THE DATA:

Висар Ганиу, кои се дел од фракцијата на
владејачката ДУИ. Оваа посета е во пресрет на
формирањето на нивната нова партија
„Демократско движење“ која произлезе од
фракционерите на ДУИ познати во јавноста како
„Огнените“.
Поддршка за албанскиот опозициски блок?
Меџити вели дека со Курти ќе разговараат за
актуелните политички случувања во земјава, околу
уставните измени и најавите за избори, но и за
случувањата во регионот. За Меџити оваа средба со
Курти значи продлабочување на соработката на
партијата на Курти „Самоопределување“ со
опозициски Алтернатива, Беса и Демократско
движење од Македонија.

EXERCISE DIRECTIONS:
The task requires each record above to be restated exactly.

RESULT FOR THIS EXERCISE:
Висар Ганиу, кои се дел од фракцијата на
владејачката ДУИ. Оваа посета е во пресрет на
формирањето на нивната нова партија
„Демократско движење“ која произлезе од
фракционерите на ДУИ познати во јавноста како
„Огнените“.
Поддршка за албанскиот опозициски блок?
Меџити вели дека со Курти ќе разговараат за
актуелните политички случувања во земјава, околу
уставните измени и најавите за избори, но и за
случувањата во регионот. За Меџити оваа средба со
Курти значи продлабочување на соработката на
партијата на Курти „Самоопределување“ со
опозициски Алтернатива, Беса и Демократско
движење од Македонија.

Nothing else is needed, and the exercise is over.